- Born: Marjorie Anthony October 10, 1935 Mill Village, Nova Scotia
- Died: April 1, 2013 (aged 77) Malibu, California
- Other names: Marge Anthony
- Occupations: broadcaster, media executive
- Spouse: Allen Linden ​ ​(m. 1984; d. 2013)​

= Marjorie Anthony Linden =

Canadian broadcaster and media executive (1935 – 2013)

Marjorie Anthony Linden (October 10, 1935 – April 1, 2013) was a Canadian broadcaster and media executive. She achieved multiple "firsts" for women in broadcasting, including being the first all-night woman disc jockey in Montreal, the first woman vice-president in the Canadian television industry, and the first female president of the Broadcast Executive Society.

Born in Mill Village, Nova Scotia, she was one of eight children of Barbara, who died when Marjorie was three years old, and Roy Anthony, a plumber. She was raised by an elder sister and various housekeepers. An entertainer from an early age, she sang and tap-danced on a local radio station at age thirteen. Although interested in studying to become a nurse, she took a job as a script assistant, commentator, and singer at CBC-TV in Halifax. She moved to Montreal at age 24, and was a nightclub singer at the Ritz Carlton Hotel. Her sound was similar to that of Doris Day, and she recorded the album Marge Anthony Sings. She then worked at CKGM as a commercial writer, but soon became their all-night disc jockey. Later, she returned to television to be a commentator and a weather reporter at CFCF-TV.

She moved to the United States to further her career, and was a producer at the NBC affiliate in Houston. Her works there included Furnishings of the White House, and A Texan Visits the White House featuring Lady Bird Johnson. She moved to work in Hollywood in the 1960s, and became vice-president, artist relations, for the company handling the Smothers Brothers. Then she worked in New York at CBS Records, with such artists as Kenny Rogers, Barry Manilow, and Nana Mouskouri. She also oversaw a world tour and two television specials for Neil Diamond.
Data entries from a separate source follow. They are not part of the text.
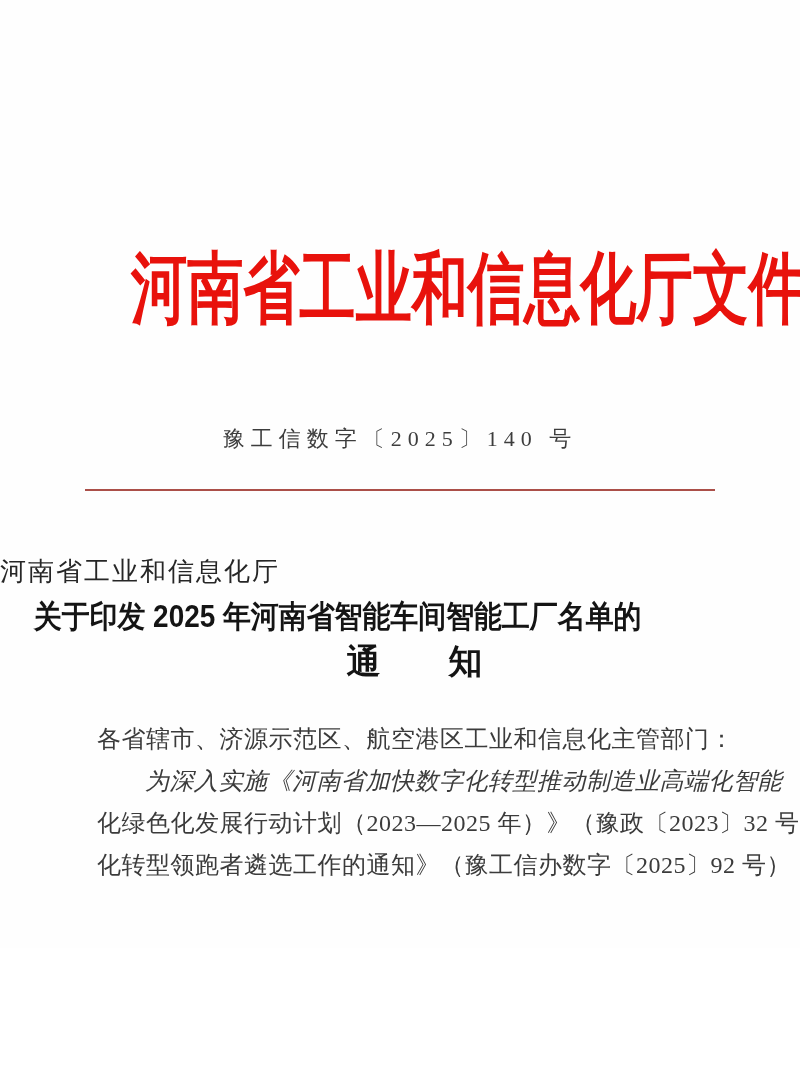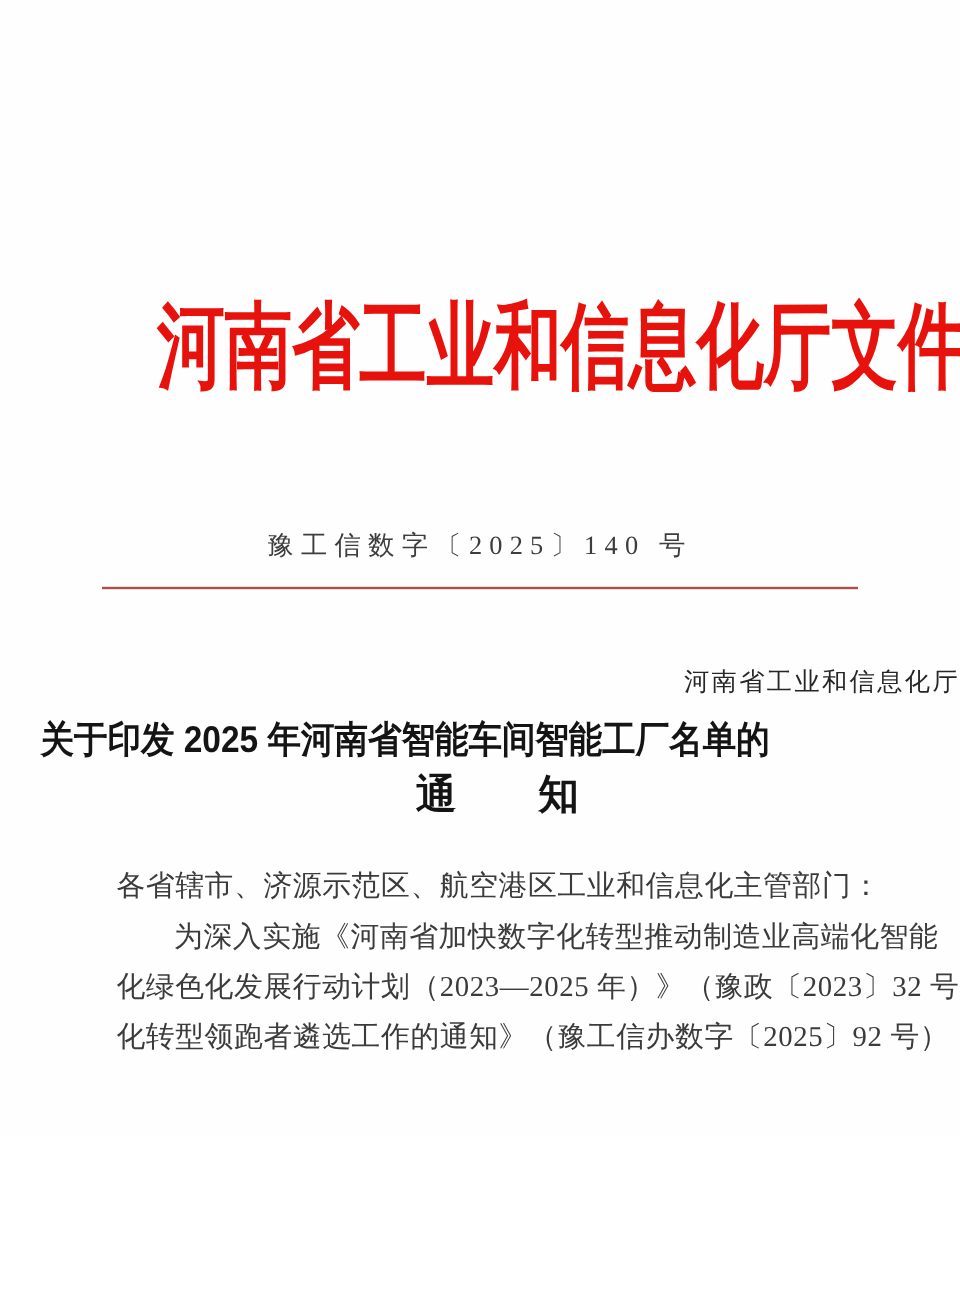--- a/index.html
+++ b/index.html
@@ -51,7 +51,6 @@
     font-size: 22px;
     letter-spacing: 6px;
     color: #3d3d3d;
-    margin-top: 16px;
   }
 
   

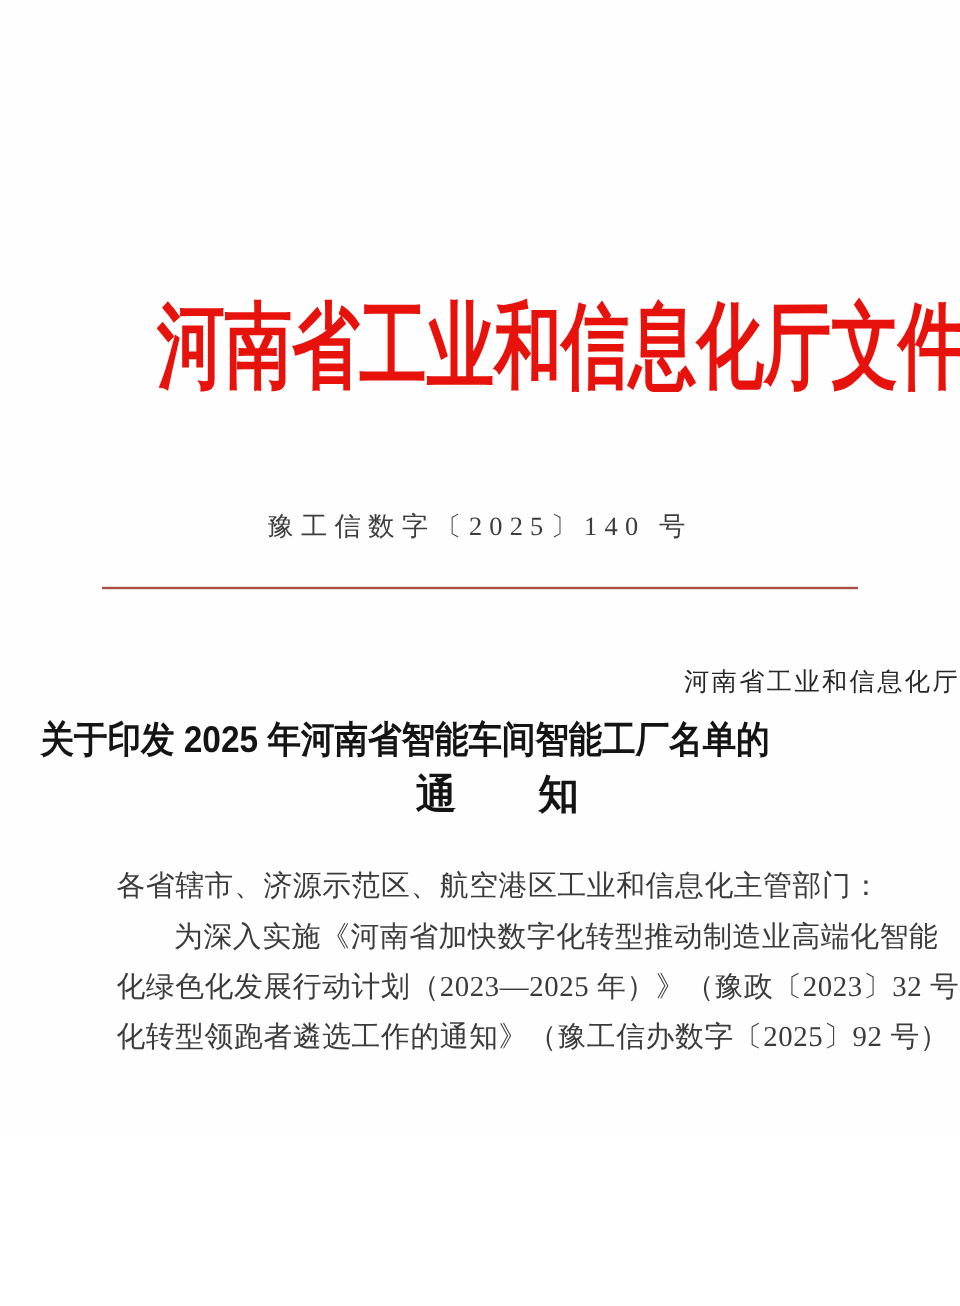--- a/index.html
+++ b/index.html
@@ -69,8 +69,8 @@
     top: 554px;
     left: 0;
     right: 0;
-    text-align: right;
-    font-size: 21px;
+    text-align: left;
+    font-size: 26px;
     letter-spacing: 2px;
     color: #262626;
     font-weight: 500;

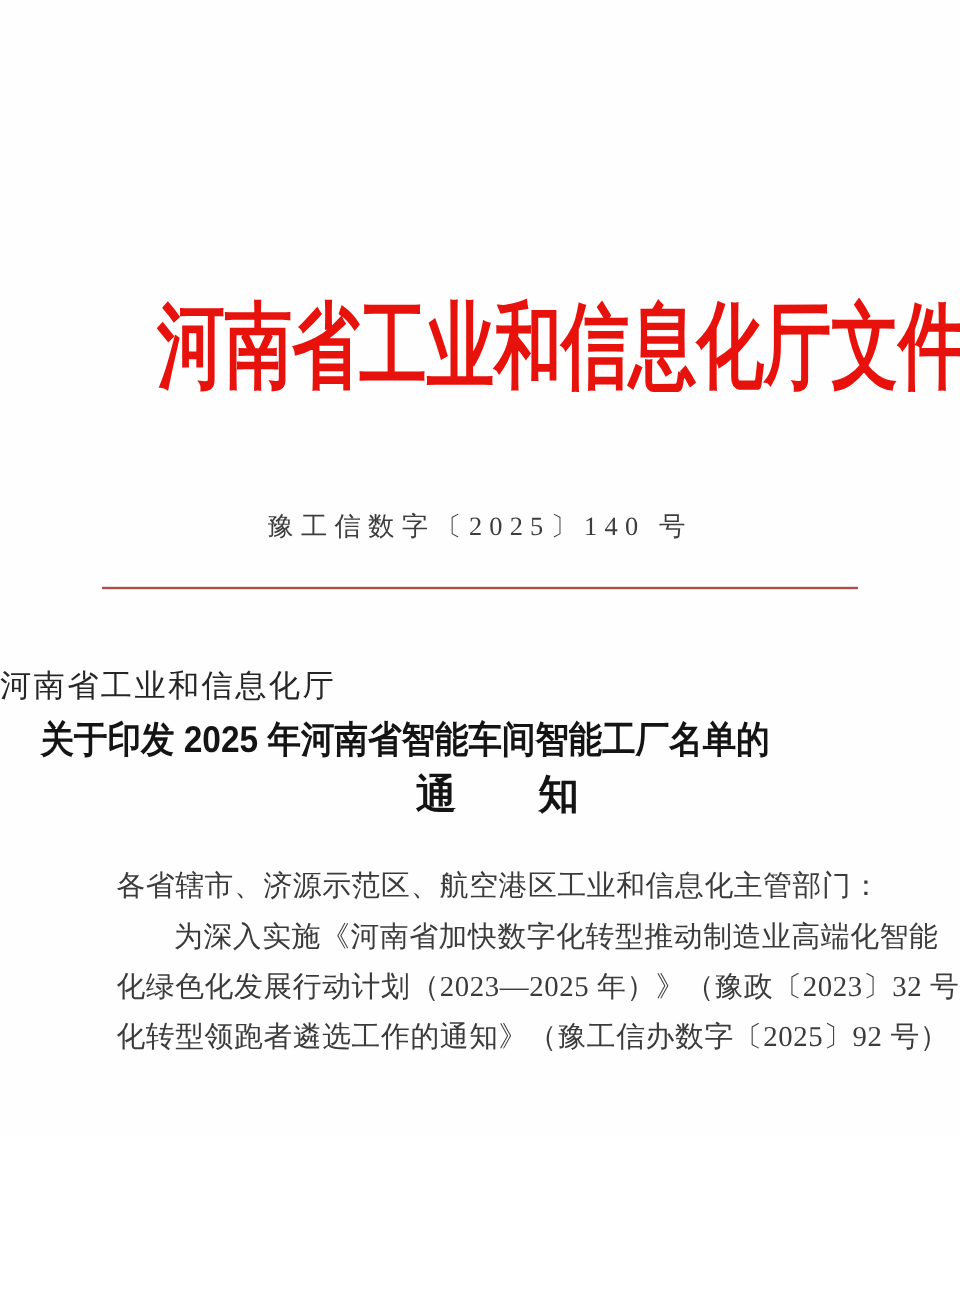--- a/index.html
+++ b/index.html
@@ -124,6 +124,7 @@
   }
   .body-line.indent {
     text-indent: 2em;
+    font-style: italic;
   }
 
   

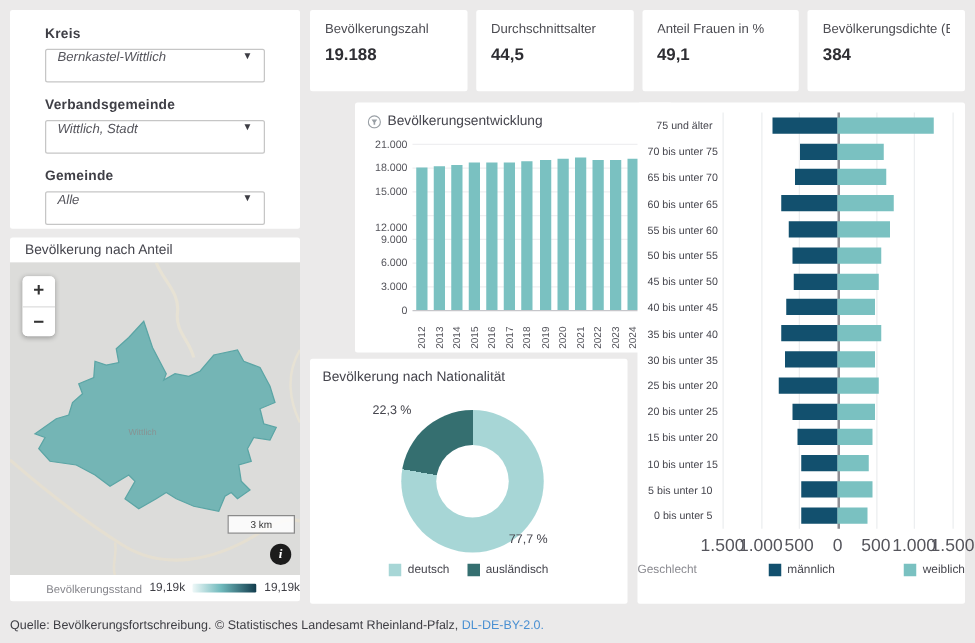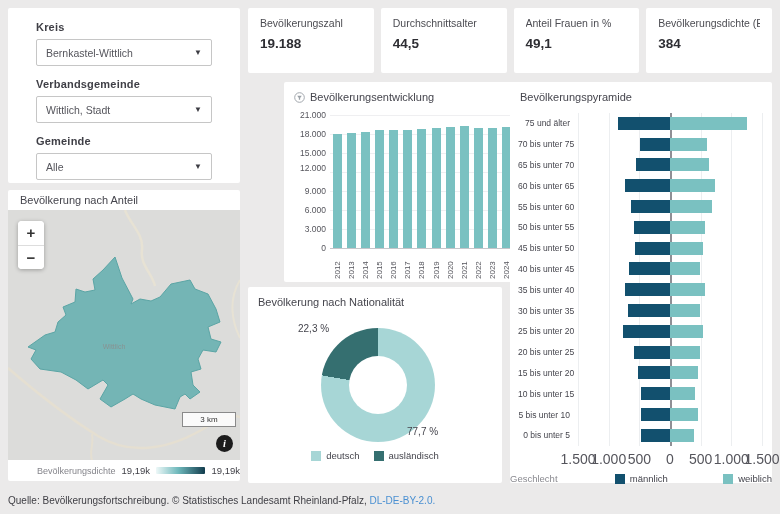--- a/index.html
+++ b/index.html
@@ -17,8 +17,8 @@
   .filter-label{font-size:11px;font-weight:bold;color:#3f3f46;margin-bottom:6px;letter-spacing:.2px;}
   .select{
     height:25px;border:1px solid #c6c6c6;border-radius:2px;background:#fff;
-    display:flex;align-items:center;justify-content:space-between;
-    padding:0 9px;font-size:10.5px;color:#55555c;cursor:pointer;
+    display:flex;align-items:flex-start;justify-content:space-between;
+    padding:0 9px;font-size:10.5px;color:#55555c;cursor:pointer;font-style:italic;
   }
   .caret{font-size:8px;color:#3c3c43;}
 

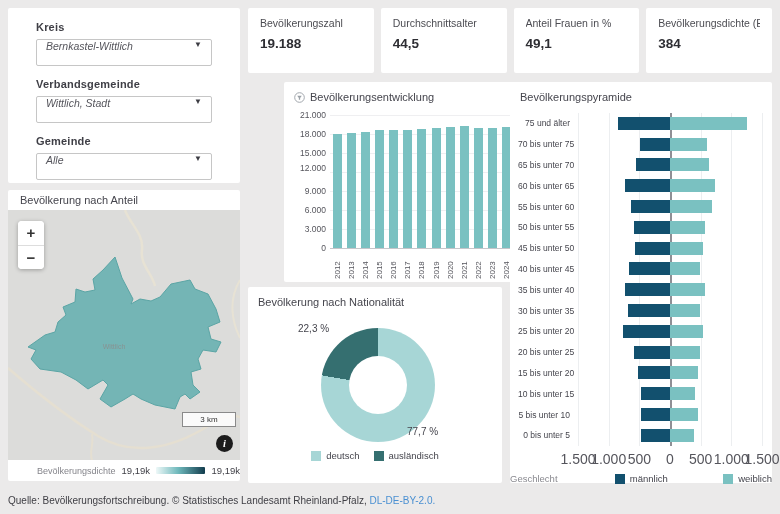--- a/index.html
+++ b/index.html
@@ -276,9 +276,6 @@
 </section>
 
 <section class="panel pyramid-panel">
-  <div class="panel-title-row">
-    <span>Bevölkerungspyramide</span>
-  </div>
   <div class="pyramid">
     <div class="pyr-grid" id="pyr-grid">
         <div class="pyr-grid-line" style="left: 0%;"></div>

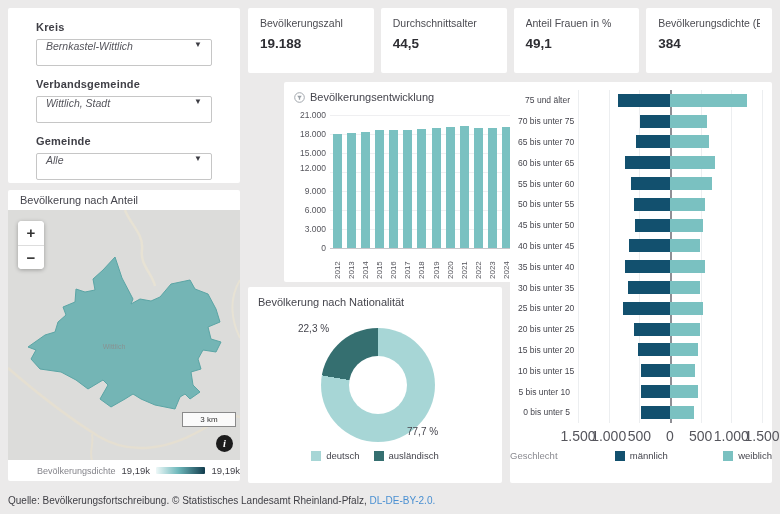--- a/index.html
+++ b/index.html
@@ -182,7 +182,7 @@
       <div class="bc-grid" style="top: 38px;"></div>
       <div class="bc-ylabel" style="top: 38px;">15.000</div>
       <div class="bc-grid" style="top: 57px;"></div>
-      <div class="bc-ylabel" style="top: 53px;">12.000</div>
+      <div class="bc-ylabel" style="top: 67px;">12.000</div>
       <div class="bc-grid" style="top: 76px;"></div>
       <div class="bc-ylabel" style="top: 76px;">9.000</div>
       <div class="bc-grid" style="top: 95px;"></div>

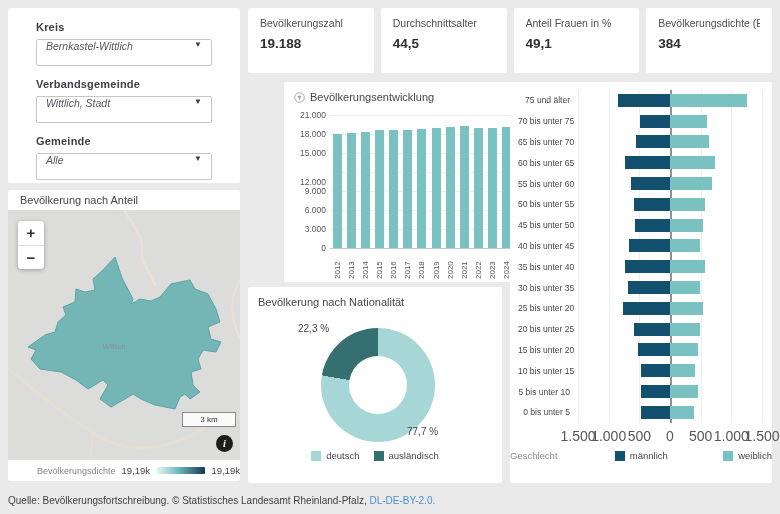--- a/index.html
+++ b/index.html
@@ -140,7 +140,7 @@
     <div class="info-btn">i</div>
   </div>
   <div class="map-legend">
-    <span class="ml-label">Bevölkerungsdichte</span>
+    <span class="ml-label">Bevölkerungsstand</span>
     <span class="ml-min">19,19k</span>
     <span class="ml-grad" id="ml-grad" style="background: linear-gradient(90deg, rgb(238, 248, 248), rgb(111, 185, 188) 45%, rgb(18, 60, 77));"></span>
     <span class="ml-max">19,19k</span>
She returned to work for the Smothers Brothers in California, this time as their personal manager.

In 1978 she returned to Canada, in various jobs at CTV including publicity and public relations for the Calgary Olympics. She served as vice-president of network relations for CTV.

She had two brief marriages when she was young, and then in 1984 married Allen Linden, an Ontario judge. She had three stepdaughters from that relationship, and no biological children of her own. Her health deteriorated due to systemic lupus erythematosus and other illnesses, and she died in 2013 in Malibu, California at age 77.